11 January 2015

When an Egg is More Than an Egg

When I was three or four, I remember waking up and finding my father on the couch in the living room. He wasn’t able to get up from the couch. He would have been about 30 or 31. Being so young, I didn’t understand what was going on, but it seems he had hurt his back at work the previous day and was trying to find a comfortable place to rest. Once he got down, he couldn’t get back up.

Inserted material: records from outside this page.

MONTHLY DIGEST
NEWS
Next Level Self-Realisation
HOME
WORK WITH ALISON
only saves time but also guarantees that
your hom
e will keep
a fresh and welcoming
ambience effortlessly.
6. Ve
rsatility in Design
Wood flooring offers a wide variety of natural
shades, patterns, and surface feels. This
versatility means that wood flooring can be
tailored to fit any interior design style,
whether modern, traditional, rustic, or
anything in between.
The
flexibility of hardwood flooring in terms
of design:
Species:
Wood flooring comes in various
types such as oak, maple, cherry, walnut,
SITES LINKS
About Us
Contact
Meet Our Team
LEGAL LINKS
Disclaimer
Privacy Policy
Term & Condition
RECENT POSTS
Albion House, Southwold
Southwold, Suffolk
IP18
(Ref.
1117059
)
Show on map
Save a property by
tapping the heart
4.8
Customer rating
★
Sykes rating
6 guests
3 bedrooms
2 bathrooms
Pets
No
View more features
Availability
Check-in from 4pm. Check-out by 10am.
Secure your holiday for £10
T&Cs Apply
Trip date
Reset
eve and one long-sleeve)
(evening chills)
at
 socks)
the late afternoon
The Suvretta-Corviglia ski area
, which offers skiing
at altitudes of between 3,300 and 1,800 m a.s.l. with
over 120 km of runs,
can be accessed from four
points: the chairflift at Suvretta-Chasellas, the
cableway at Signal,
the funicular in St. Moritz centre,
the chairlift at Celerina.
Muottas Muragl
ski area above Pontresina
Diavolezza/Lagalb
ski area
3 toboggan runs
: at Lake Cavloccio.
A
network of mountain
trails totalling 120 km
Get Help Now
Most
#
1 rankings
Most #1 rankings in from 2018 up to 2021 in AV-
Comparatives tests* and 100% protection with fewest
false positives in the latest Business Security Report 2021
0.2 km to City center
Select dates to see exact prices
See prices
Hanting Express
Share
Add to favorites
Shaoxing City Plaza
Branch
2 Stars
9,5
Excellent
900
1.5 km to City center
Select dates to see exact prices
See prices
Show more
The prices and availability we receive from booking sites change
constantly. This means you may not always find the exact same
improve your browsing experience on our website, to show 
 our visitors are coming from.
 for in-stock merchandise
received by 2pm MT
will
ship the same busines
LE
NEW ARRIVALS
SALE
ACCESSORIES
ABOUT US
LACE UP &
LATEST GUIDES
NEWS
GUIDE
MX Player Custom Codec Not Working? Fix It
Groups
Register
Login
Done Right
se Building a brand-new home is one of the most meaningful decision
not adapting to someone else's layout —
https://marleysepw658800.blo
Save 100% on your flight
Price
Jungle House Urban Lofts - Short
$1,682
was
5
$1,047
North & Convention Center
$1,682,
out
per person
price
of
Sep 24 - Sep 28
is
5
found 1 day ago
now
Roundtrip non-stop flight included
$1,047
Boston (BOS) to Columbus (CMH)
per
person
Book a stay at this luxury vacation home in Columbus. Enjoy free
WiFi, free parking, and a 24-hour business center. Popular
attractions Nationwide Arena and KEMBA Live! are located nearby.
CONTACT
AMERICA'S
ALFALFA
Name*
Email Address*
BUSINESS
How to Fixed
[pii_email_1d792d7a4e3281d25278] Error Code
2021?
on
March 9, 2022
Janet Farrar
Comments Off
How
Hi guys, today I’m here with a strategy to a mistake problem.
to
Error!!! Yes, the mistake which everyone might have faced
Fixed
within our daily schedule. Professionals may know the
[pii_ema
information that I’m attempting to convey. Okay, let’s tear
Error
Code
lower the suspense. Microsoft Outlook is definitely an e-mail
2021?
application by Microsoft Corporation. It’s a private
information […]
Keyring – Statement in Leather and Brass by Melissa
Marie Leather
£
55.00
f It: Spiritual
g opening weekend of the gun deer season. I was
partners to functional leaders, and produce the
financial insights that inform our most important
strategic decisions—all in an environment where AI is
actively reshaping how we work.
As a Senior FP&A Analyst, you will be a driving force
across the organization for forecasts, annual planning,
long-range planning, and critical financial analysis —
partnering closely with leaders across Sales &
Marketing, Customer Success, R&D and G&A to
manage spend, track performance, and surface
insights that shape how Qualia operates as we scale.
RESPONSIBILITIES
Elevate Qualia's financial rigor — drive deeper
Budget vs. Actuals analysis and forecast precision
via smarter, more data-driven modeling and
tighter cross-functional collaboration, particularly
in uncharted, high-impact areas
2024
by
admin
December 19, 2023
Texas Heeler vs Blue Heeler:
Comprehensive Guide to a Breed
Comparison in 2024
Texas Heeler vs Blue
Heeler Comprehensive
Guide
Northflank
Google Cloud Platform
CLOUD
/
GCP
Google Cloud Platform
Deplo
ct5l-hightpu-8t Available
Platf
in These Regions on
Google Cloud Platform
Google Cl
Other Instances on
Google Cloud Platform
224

A little while later, the ambulance arrived to take him to the hospital. I screamed and wailed when the medical staff loaded him into the ambulance. Our next-door neighbor, the woman who baby sat me while my parents worked, had to strain to hold me back.

Eventually, I got to understand that he had gone to the hospital to have surgery on his back. The surgery was a success, but his back problems lingered for the rest of his life.

I only remember visiting him one time. It was Easter Sunday. The hospital was a big and incomprehensible place for me. My dad was in a bed, people were rushing around, wearing white. Other people were in bed. I brought my father some eggs I had colored. He told me to give one of the eggs to the man in the bed next to him, which I did. The man was very young and very nice. Turns out he was from Germany. I think he was in the hospital because of a car accident. He had no family in America. He seemed very happy to have me talk to him and give him an egg.

Many years later I was talking to my dad about this episode and he said "Remember the guy you gave the egg to in the bed next to me? He died the next day."